▶ [TASK GOAL]
Without the pictures, can you quote each line below exactly?

▶ [DATA FOR REVIEW]

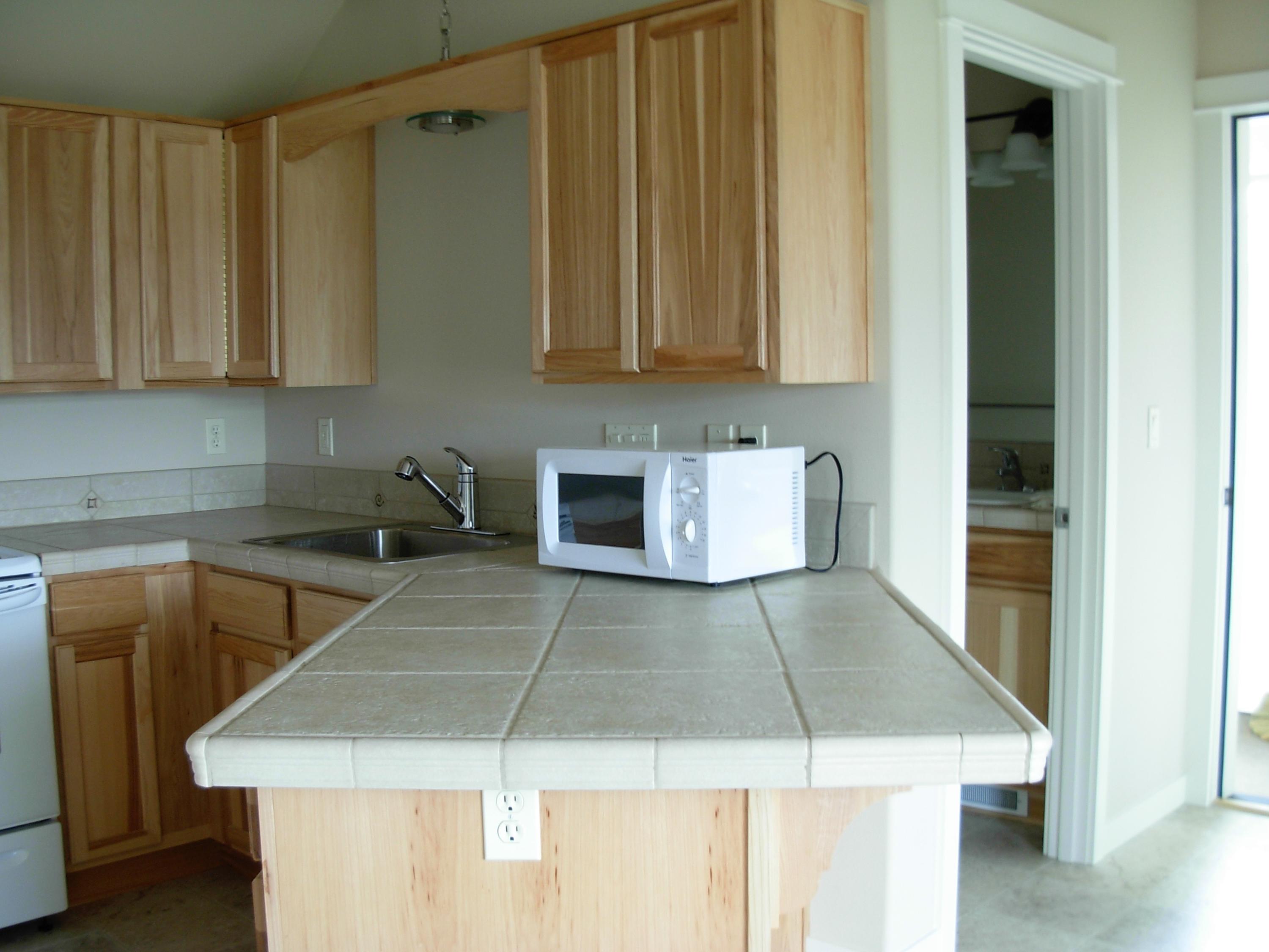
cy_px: 476
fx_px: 1393
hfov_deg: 49.0
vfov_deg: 37.7
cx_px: 634
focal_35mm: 38
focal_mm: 6.3
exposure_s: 1/8.4
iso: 79
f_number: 2.9
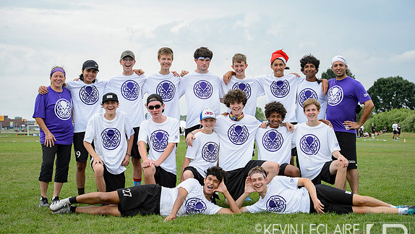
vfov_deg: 16.3
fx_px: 814
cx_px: 208
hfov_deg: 28.6
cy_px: 120
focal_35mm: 74
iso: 640
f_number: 5.6
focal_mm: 70
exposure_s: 1/1600
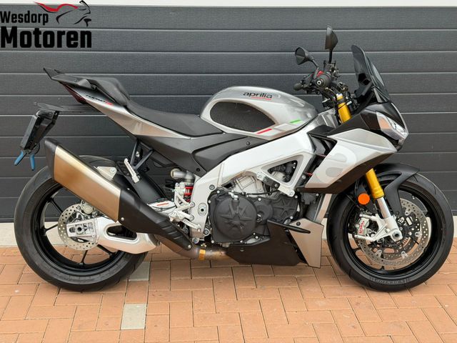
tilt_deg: -15.7
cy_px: 172
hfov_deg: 39.7
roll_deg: +0.1
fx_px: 634
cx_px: 228
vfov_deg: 30.3
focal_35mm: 48
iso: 100
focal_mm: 6.76
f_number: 1.78
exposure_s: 1/1185
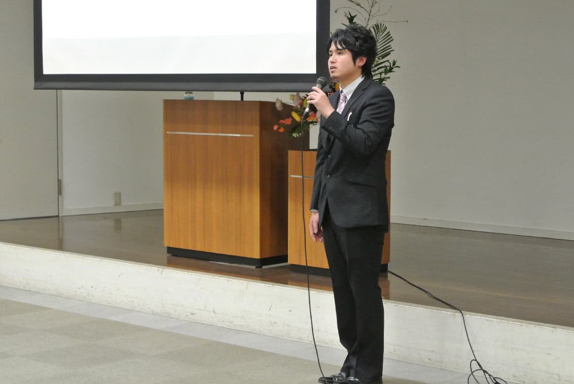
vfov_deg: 16.9
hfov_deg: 25.0
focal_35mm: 81
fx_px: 1293
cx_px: 287
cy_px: 192
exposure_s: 1/30
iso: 1600
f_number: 5.6
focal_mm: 30
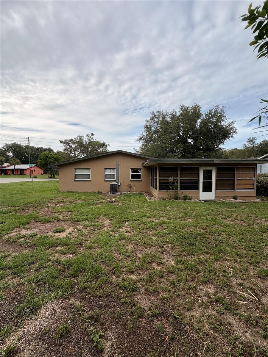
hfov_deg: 85.7
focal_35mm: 14
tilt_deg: -1.8
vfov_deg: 102.1
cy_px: 178
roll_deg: -0.6
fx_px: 145
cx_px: 134
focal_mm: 2.22
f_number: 2.2
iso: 20
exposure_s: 1/830
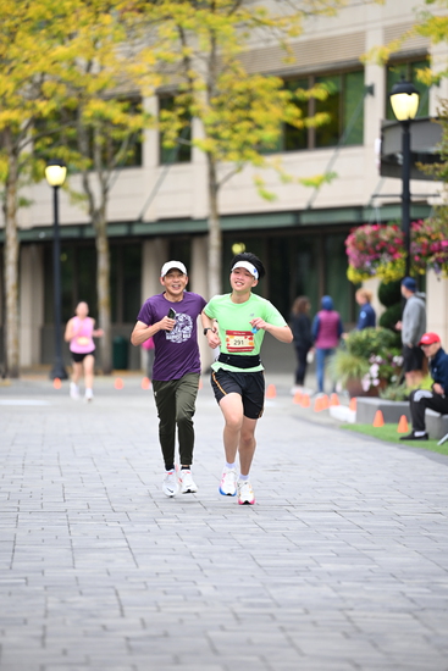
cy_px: 336
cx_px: 224
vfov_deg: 10.3
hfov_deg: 6.9
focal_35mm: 200
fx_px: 3731
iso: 1000
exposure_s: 1/1250
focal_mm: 200
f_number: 2.8
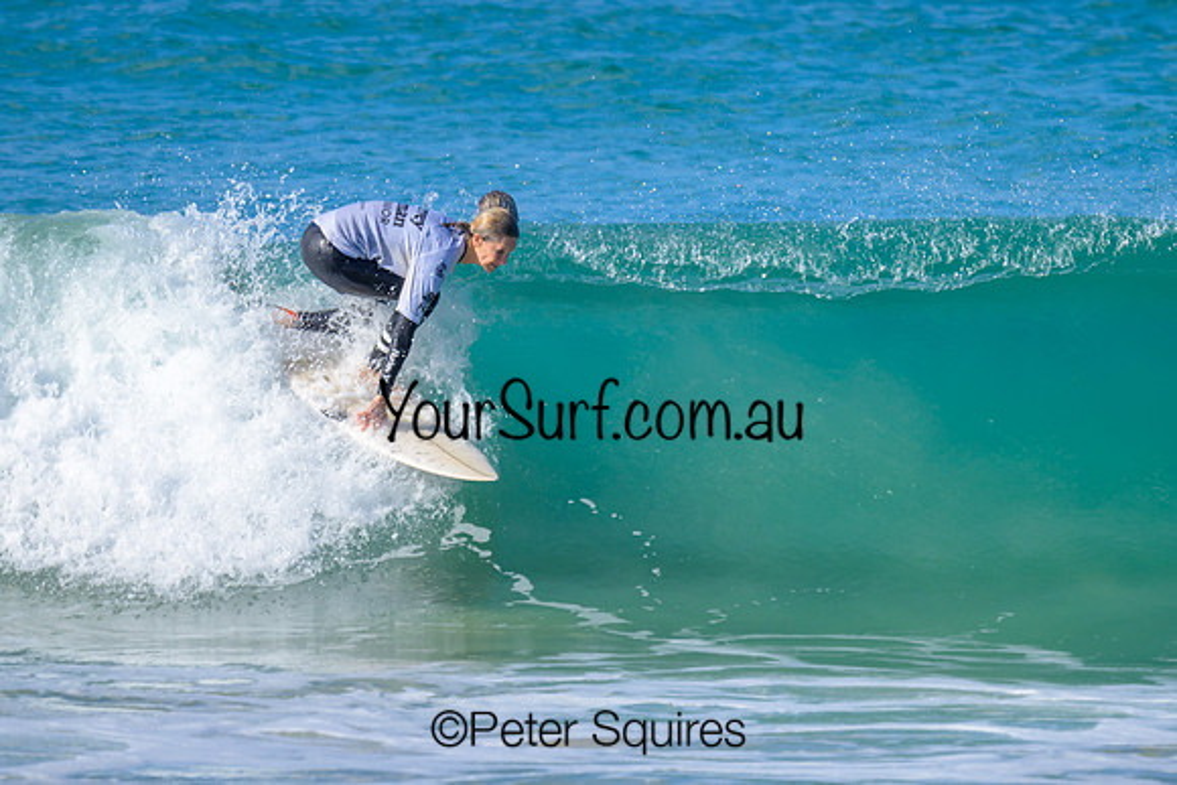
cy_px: 345
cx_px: 682
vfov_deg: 1.3
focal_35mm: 1098
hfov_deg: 1.9
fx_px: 35919
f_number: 6.3
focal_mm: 800
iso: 320
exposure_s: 1/2000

▶ [RESPONSE BELOW]
cy_px: 476
fx_px: 1393
hfov_deg: 49.0
vfov_deg: 37.7
cx_px: 634
focal_35mm: 38
focal_mm: 6.3
exposure_s: 1/8.4
iso: 79
f_number: 2.9
vfov_deg: 16.3
fx_px: 814
cx_px: 208
hfov_deg: 28.6
cy_px: 120
focal_35mm: 74
iso: 640
f_number: 5.6
focal_mm: 70
exposure_s: 1/1600
tilt_deg: -15.7
cy_px: 172
hfov_deg: 39.7
roll_deg: +0.1
fx_px: 634
cx_px: 228
vfov_deg: 30.3
focal_35mm: 48
iso: 100
focal_mm: 6.76
f_number: 1.78
exposure_s: 1/1185
vfov_deg: 16.9
hfov_deg: 25.0
focal_35mm: 81
fx_px: 1293
cx_px: 287
cy_px: 192
exposure_s: 1/30
iso: 1600
f_number: 5.6
focal_mm: 30
hfov_deg: 85.7
focal_35mm: 14
tilt_deg: -1.8
vfov_deg: 102.1
cy_px: 178
roll_deg: -0.6
fx_px: 145
cx_px: 134
focal_mm: 2.22
f_number: 2.2
iso: 20
exposure_s: 1/830
cy_px: 336
cx_px: 224
vfov_deg: 10.3
hfov_deg: 6.9
focal_35mm: 200
fx_px: 3731
iso: 1000
exposure_s: 1/1250
focal_mm: 200
f_number: 2.8
cy_px: 345
cx_px: 682
vfov_deg: 1.3
focal_35mm: 1098
hfov_deg: 1.9
fx_px: 35919
f_number: 6.3
focal_mm: 800
iso: 320
exposure_s: 1/2000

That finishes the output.